Our proposed DH shared task works in two phases:
Phase 1: SANTA (Systematic Analysis of Narrative Texts through Annotation)
Participants develop annotation guidelines for narrative levels and the narrator position to them (homo-/heterodiegetic) independently, given a diverse corpus of narrative texts. In spring 2018, participants will submit their annotation guidelines to the organisers, together with annotations on a provided selection of texts. Participants are then asked to annotate the same texts according to annotation guidelines of another participant. In addition, students coordinated by the organisers will annotate using the guidelines.
Participants will be invited to a workshop, to discuss the different guidelines. Due to the re-distribution of the guidelines and the student assistants, the discussion can be informed by an empirical evaluation of inter-annotator agreement. The result of this workshop will be a set of guidelines that the participants agree upon.
Result: Clearer, more explicit and unambiguous definition of narratological phenomenon; evaluated annotation guidelines.
As of July 17, you can find more detailed information on this blog post.
Annotation Phase
These resulting guidelines will then enter the annotation phase, in which student assistants will annotate a larger corpus.

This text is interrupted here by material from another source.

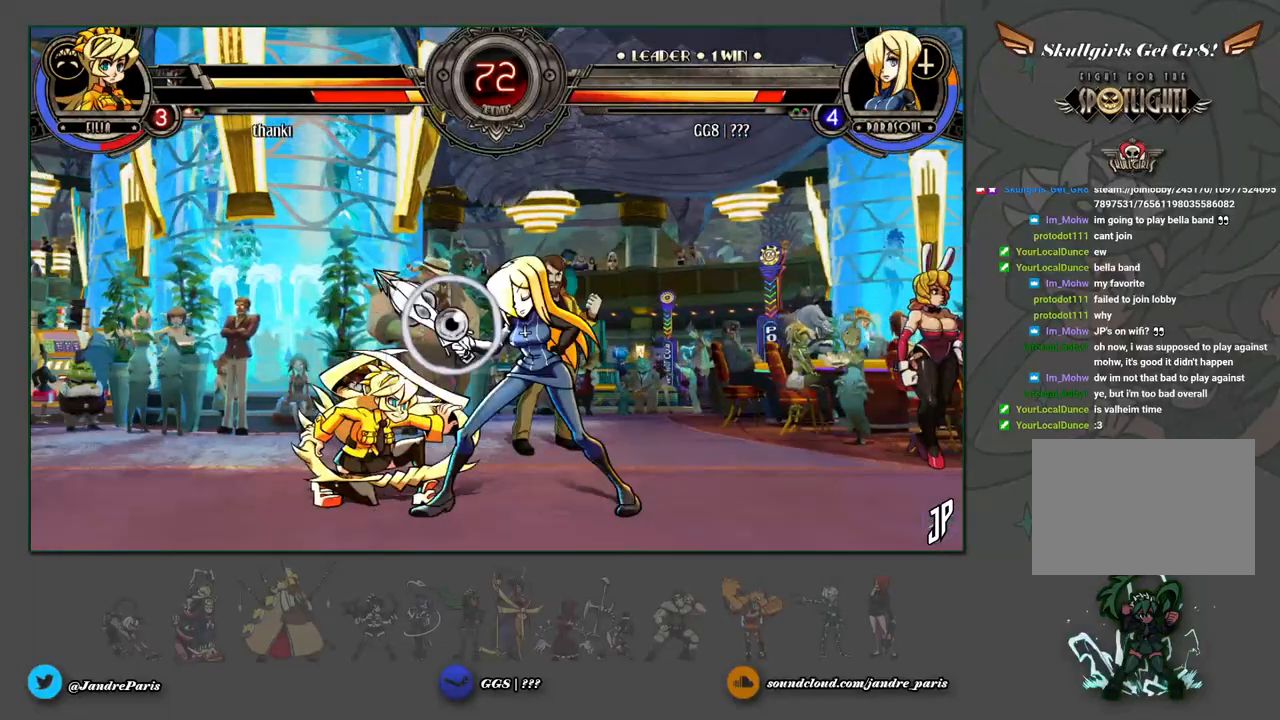
{"buttons": ["R1"], "left_stick": "right", "events": [[50, "CROSS", "down"], [117, "CROSS", "up"], [217, "CIRCLE", "down"], [267, "CIRCLE", "up"], [350, "left_stick", "right"], [483, "R1", "down"]]}
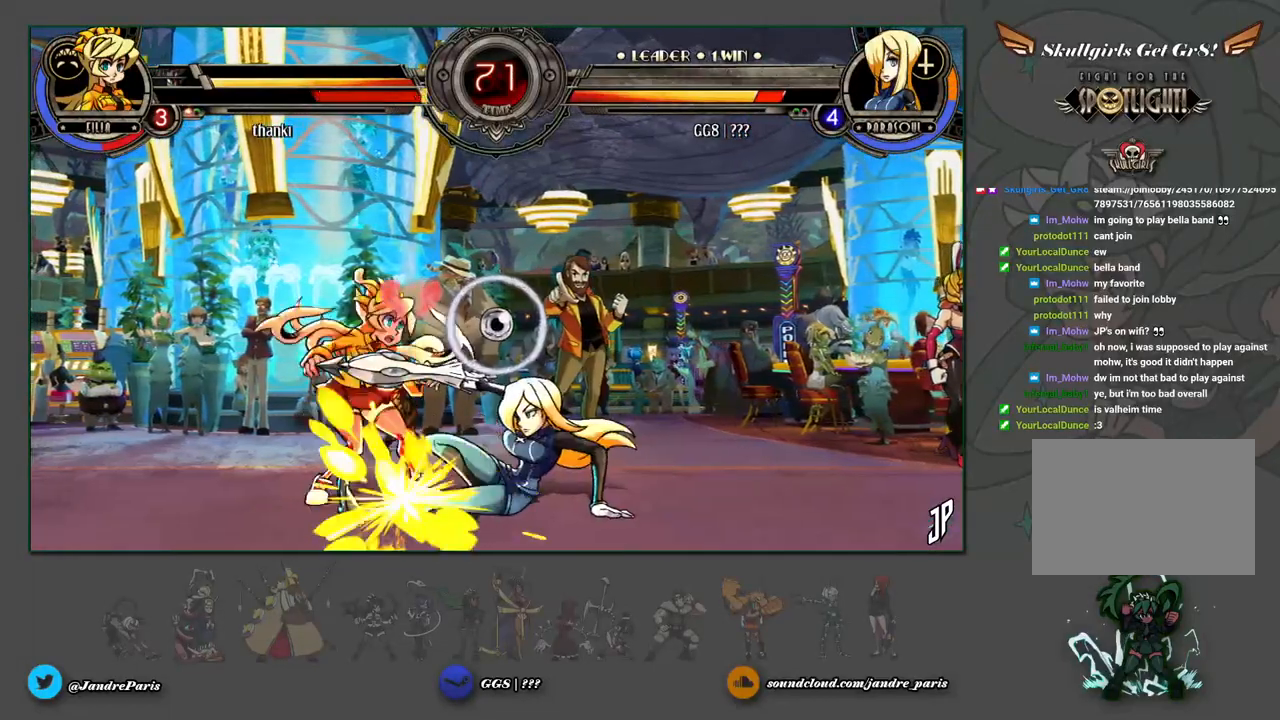
{"buttons": [], "left_stick": "right", "events": [[33, "R1", "up"]]}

Result: An annotated corpus
Phase 2
The goal in Phase 2 is to foster the development of systems to automatically detect narrative levels in texts. A large part of the annotated corpus will be released early, as training and development material. A small part will be withheld, in order to be used as (unseen) test data later on. Since test data will only be available a short time before submission deadline, tuning systems to a specific text/corpus becomes unfeasible.
The submitted automatic annotations will be compared quantitatively, using standard evaluation metrics. A workshop (likely in coordination with LaTeCH) will take place in which all participants describe their systems.
Result: Experiments on the best approaches to automatically detect narrative levels; meaningful comparison of different approaches.